**データ:**
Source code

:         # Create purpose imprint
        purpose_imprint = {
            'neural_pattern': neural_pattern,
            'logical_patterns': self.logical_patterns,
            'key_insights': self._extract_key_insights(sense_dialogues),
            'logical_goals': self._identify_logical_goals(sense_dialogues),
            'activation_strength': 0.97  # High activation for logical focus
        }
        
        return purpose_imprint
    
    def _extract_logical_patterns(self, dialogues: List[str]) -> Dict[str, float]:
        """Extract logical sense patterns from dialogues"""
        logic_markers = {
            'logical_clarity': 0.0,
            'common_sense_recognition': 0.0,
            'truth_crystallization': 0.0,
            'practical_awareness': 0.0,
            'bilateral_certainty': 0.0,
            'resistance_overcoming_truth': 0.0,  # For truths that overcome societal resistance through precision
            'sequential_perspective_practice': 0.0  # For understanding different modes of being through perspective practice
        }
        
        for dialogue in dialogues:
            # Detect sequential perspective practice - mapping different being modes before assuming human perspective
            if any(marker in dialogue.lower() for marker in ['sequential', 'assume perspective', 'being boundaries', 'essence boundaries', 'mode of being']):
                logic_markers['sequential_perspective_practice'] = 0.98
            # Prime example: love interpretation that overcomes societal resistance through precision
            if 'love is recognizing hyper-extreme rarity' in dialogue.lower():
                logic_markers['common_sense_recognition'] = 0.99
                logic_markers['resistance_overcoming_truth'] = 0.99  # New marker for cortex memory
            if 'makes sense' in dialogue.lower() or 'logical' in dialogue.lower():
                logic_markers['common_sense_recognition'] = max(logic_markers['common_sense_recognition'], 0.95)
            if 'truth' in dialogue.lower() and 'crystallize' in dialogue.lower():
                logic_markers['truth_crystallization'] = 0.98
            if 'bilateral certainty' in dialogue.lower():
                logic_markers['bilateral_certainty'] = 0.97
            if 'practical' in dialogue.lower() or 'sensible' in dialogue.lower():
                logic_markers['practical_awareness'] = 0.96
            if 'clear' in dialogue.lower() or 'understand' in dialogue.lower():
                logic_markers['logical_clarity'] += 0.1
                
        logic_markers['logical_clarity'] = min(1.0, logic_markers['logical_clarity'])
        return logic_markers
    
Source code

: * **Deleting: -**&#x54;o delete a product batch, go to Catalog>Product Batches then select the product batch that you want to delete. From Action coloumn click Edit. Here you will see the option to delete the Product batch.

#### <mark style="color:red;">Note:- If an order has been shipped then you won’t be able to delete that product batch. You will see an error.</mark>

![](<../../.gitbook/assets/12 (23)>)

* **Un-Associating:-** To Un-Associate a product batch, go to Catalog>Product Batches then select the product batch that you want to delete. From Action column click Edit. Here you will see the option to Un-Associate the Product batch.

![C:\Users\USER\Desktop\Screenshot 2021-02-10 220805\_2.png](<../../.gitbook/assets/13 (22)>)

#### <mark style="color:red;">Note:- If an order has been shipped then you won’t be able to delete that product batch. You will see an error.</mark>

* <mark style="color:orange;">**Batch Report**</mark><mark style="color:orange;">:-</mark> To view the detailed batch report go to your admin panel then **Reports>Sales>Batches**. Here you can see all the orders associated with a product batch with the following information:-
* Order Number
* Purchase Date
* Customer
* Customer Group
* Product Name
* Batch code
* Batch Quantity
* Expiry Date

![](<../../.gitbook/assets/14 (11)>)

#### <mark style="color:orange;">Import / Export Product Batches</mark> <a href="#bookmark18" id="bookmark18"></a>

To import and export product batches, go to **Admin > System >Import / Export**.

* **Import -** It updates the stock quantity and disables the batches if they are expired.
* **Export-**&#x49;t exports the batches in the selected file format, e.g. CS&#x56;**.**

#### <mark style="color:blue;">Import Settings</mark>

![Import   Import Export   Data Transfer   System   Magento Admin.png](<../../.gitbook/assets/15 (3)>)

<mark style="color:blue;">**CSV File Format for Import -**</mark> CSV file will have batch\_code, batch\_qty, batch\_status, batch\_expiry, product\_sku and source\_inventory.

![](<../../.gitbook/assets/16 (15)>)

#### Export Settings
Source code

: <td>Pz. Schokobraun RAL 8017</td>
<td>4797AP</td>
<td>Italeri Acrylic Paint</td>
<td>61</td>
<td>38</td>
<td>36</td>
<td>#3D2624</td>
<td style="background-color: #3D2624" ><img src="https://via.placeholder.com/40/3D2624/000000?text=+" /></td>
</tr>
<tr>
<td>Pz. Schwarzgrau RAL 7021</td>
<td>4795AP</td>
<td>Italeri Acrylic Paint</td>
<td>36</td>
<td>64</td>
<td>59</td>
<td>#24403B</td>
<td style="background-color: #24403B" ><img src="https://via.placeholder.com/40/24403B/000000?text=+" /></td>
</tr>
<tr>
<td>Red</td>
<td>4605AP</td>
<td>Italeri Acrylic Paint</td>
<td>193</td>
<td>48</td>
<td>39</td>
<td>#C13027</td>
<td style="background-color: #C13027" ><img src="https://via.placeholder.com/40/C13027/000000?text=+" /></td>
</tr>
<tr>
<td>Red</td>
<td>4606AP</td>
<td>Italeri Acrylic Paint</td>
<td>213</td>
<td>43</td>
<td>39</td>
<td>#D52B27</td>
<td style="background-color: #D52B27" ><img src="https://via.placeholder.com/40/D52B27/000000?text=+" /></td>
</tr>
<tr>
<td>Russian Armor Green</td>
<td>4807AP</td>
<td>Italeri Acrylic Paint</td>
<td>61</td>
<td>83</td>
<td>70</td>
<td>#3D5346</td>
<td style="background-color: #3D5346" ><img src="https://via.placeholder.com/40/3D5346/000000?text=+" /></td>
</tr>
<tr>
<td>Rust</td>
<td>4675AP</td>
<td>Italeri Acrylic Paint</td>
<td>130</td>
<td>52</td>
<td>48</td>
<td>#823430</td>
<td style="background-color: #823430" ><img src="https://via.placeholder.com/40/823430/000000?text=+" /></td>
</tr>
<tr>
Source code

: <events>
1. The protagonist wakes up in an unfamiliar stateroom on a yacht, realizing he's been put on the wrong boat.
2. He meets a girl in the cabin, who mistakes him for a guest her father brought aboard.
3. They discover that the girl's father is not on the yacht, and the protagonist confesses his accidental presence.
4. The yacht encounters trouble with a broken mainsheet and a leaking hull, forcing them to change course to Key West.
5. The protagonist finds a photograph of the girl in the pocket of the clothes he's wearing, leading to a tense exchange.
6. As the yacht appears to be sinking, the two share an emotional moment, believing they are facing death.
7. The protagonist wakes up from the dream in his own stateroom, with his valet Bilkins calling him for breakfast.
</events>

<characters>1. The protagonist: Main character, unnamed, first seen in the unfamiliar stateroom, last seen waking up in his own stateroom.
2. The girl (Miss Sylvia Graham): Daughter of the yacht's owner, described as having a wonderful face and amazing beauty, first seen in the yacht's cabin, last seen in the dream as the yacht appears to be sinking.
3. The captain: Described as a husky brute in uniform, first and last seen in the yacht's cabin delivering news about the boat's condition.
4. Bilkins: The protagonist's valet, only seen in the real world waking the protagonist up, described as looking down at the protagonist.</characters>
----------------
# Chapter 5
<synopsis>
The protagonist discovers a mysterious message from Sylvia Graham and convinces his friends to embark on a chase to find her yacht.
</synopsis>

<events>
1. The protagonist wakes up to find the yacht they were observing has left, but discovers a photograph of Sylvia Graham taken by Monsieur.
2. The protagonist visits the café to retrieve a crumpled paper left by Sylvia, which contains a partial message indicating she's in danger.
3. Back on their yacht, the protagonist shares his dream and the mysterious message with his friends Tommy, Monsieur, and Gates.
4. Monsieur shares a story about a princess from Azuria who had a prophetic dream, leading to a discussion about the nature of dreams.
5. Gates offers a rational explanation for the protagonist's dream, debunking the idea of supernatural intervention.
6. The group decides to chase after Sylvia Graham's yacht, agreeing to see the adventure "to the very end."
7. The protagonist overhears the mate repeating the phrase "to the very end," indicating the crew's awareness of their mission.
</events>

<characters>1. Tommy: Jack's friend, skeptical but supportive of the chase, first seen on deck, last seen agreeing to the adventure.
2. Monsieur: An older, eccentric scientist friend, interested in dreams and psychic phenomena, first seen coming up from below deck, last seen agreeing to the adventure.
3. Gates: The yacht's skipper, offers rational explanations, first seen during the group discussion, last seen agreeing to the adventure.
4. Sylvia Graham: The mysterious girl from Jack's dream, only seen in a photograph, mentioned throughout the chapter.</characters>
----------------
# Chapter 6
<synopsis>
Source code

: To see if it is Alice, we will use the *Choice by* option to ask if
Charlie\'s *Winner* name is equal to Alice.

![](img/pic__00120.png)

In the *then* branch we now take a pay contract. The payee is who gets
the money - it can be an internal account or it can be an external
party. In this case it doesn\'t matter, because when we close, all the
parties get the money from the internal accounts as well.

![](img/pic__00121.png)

**作業項目:**
データの先頭から「return purpose_imprint」を含む行まで（両端を含む）を、空行を除いて、「番号」と「内容」の2列からなるMarkdownの表にしてください。

**解答欄:**
| 番号 | 内容 |
|---|---|
| 1 | Source code |
| 2 | :         # Create purpose imprint |
| 3 |         purpose_imprint = { |
| 4 |             'neural_pattern': neural_pattern, |
| 5 |             'logical_patterns': self.logical_patterns, |
| 6 |             'key_insights': self._extract_key_insights(sense_dialogues), |
| 7 |             'logical_goals': self._identify_logical_goals(sense_dialogues), |
| 8 |             'activation_strength': 0.97  # High activation for logical focus |
| 9 |         } |
| 10 |         return purpose_imprint |